North Bengal State Transport Corporation (NBSTC) is a state government run transport corporation in West Bengal, India. It plies buses mainly in North Bengal but operates services to other parts of West Bengal and neighboring states like Sikkim, Assam, and Bihar. The corporation runs premium long haul buses as well as local buses. It is one of the most favoured bus operators in West Bengal.

==Incidents==

- In Early October 2021, a NBSTC bus rammed into a standing truck in Murshidabad, killing 3 people and leaving 10 injured. Later the police concluded that the bus driver could not estimate that the truck was motionless and this caused the fatal crash.
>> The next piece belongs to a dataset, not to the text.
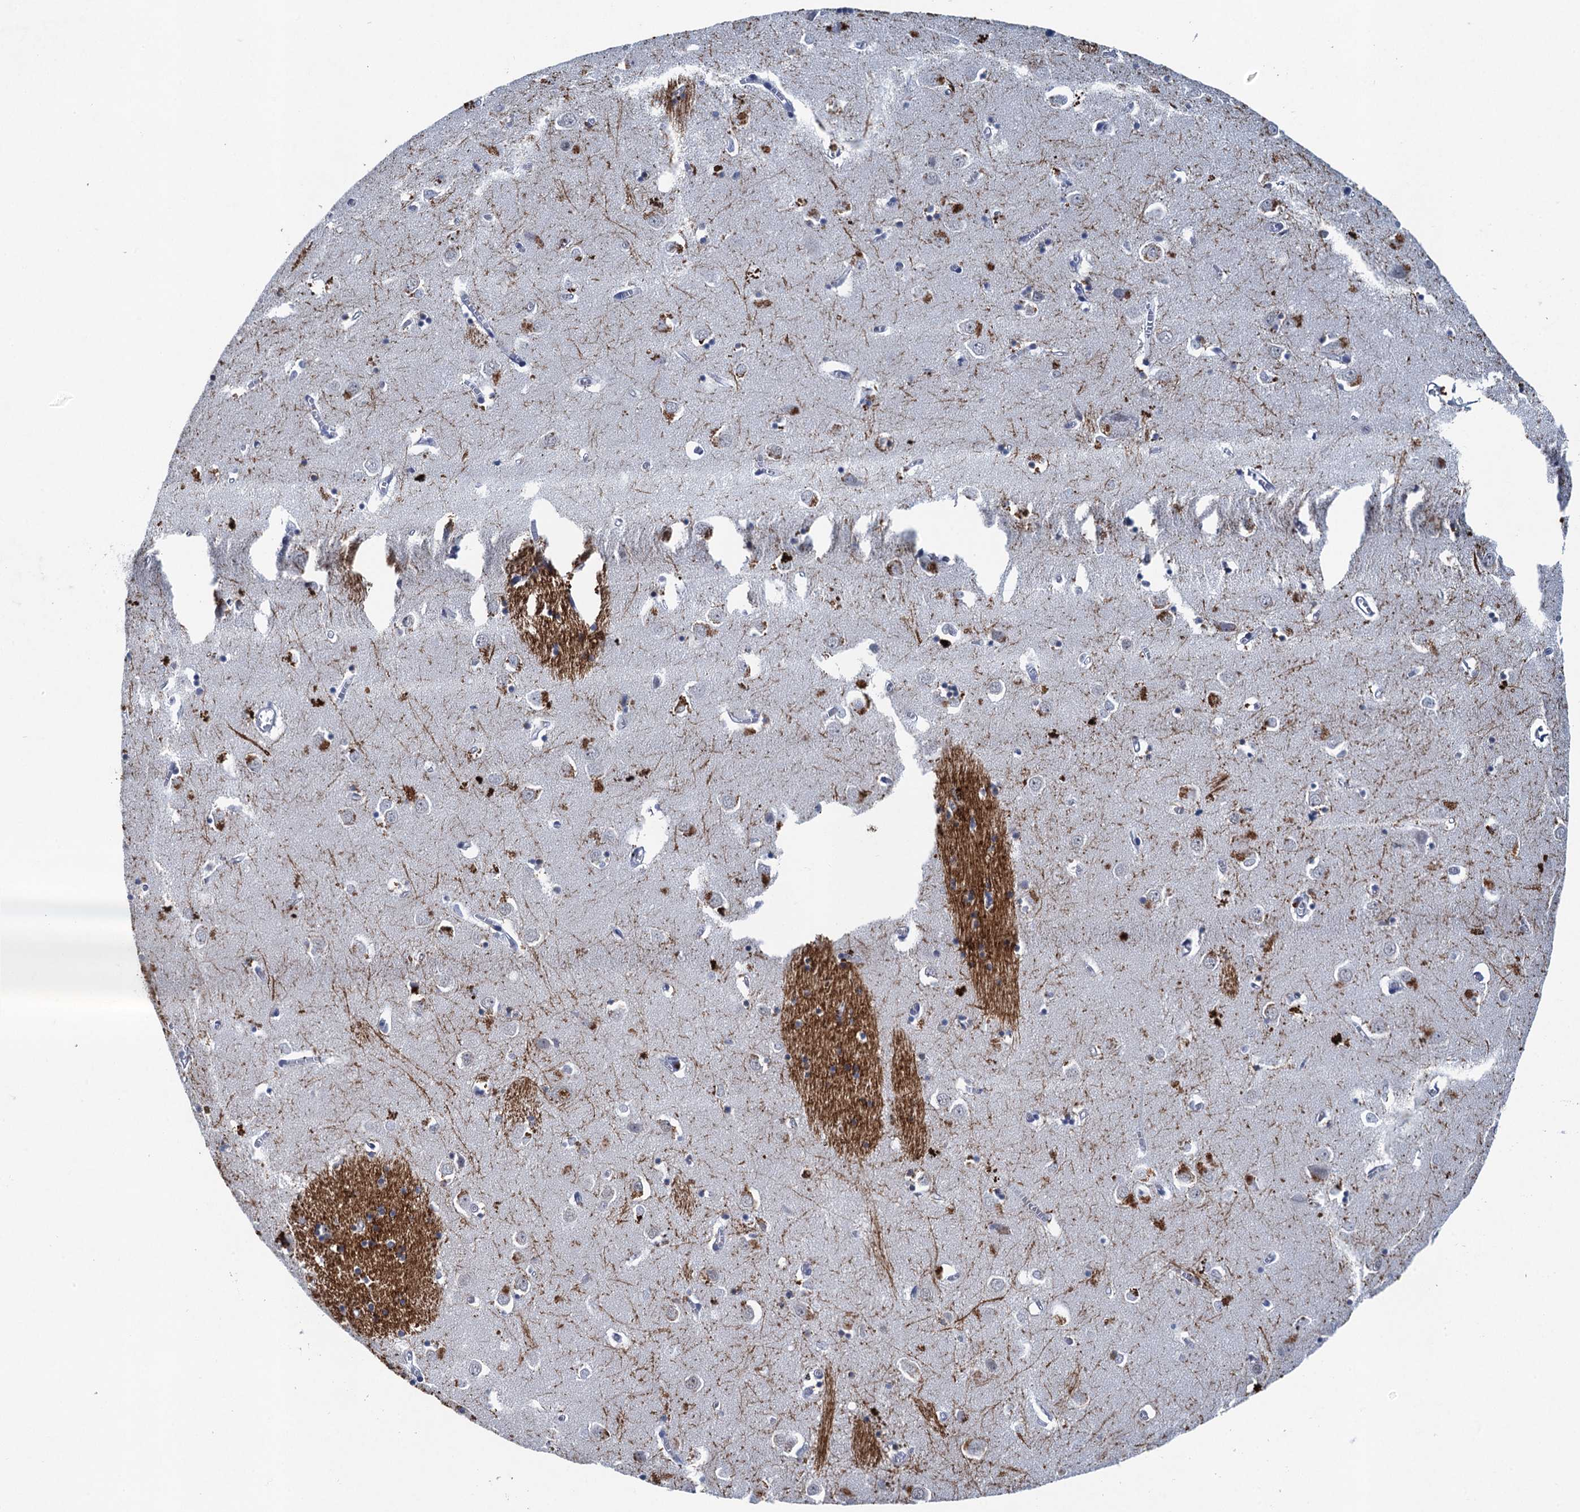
{"staining": {"intensity": "moderate", "quantity": "<25%", "location": "cytoplasmic/membranous"}, "tissue": "caudate", "cell_type": "Glial cells", "image_type": "normal", "snomed": [{"axis": "morphology", "description": "Normal tissue, NOS"}, {"axis": "topography", "description": "Lateral ventricle wall"}], "caption": "IHC (DAB (3,3'-diaminobenzidine)) staining of benign caudate demonstrates moderate cytoplasmic/membranous protein positivity in about <25% of glial cells.", "gene": "ENSG00000230707", "patient": {"sex": "male", "age": 70}}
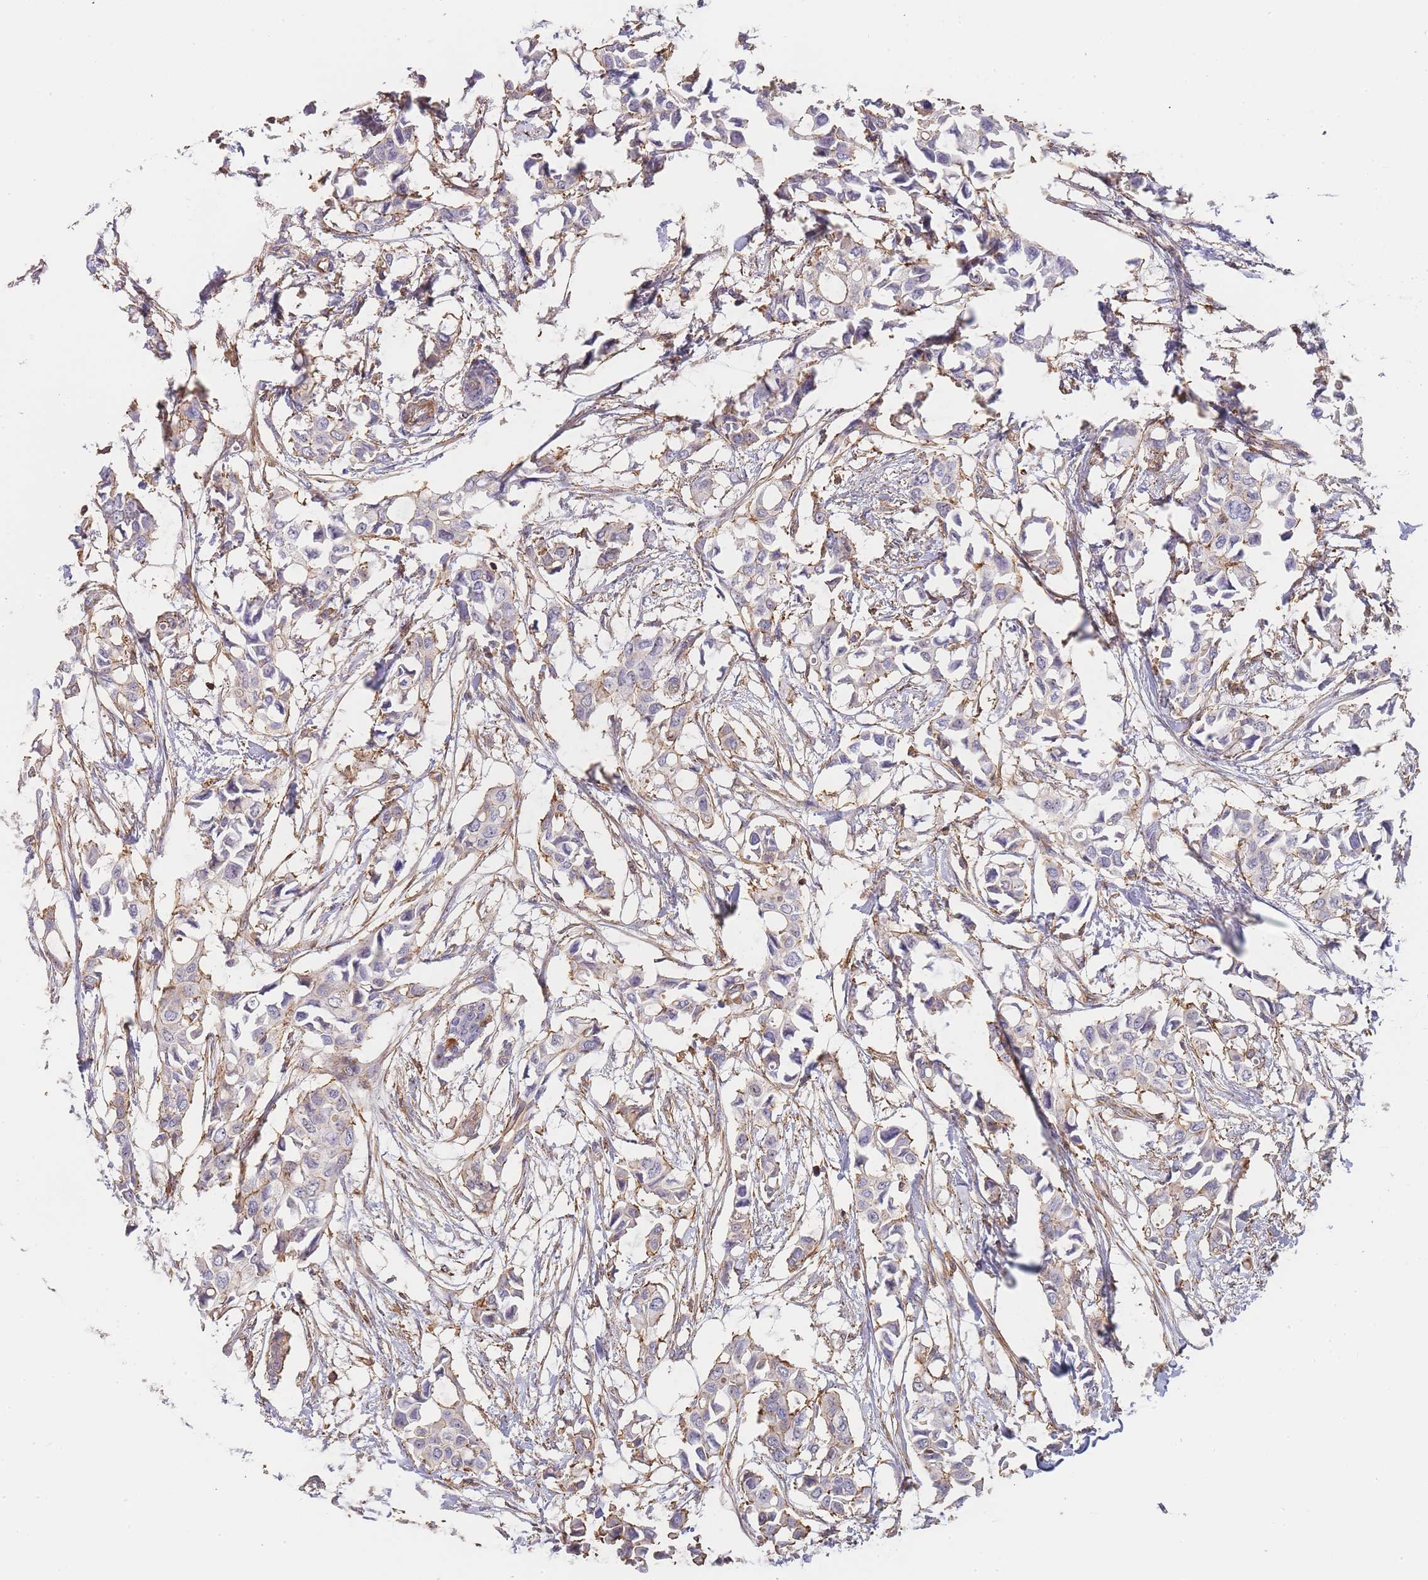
{"staining": {"intensity": "negative", "quantity": "none", "location": "none"}, "tissue": "breast cancer", "cell_type": "Tumor cells", "image_type": "cancer", "snomed": [{"axis": "morphology", "description": "Duct carcinoma"}, {"axis": "topography", "description": "Breast"}], "caption": "Photomicrograph shows no significant protein expression in tumor cells of breast infiltrating ductal carcinoma.", "gene": "NOP14", "patient": {"sex": "female", "age": 41}}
- An incident took place in Alipurduar in October 2020, where a car collided with a NBSTC bus leaving 5 dead and 6 injured. As per police reports, both the vehicles were speeding when the accident took place. The car collided with the bus when it was in a sharp turn with high speed.
- A NBSTC bus fell into a deep canal in January 2018 killing 36 people. This incident occurred in Murshidabad. Few survivors claim that it was the driver's fault as he was speaking over his phone while driving.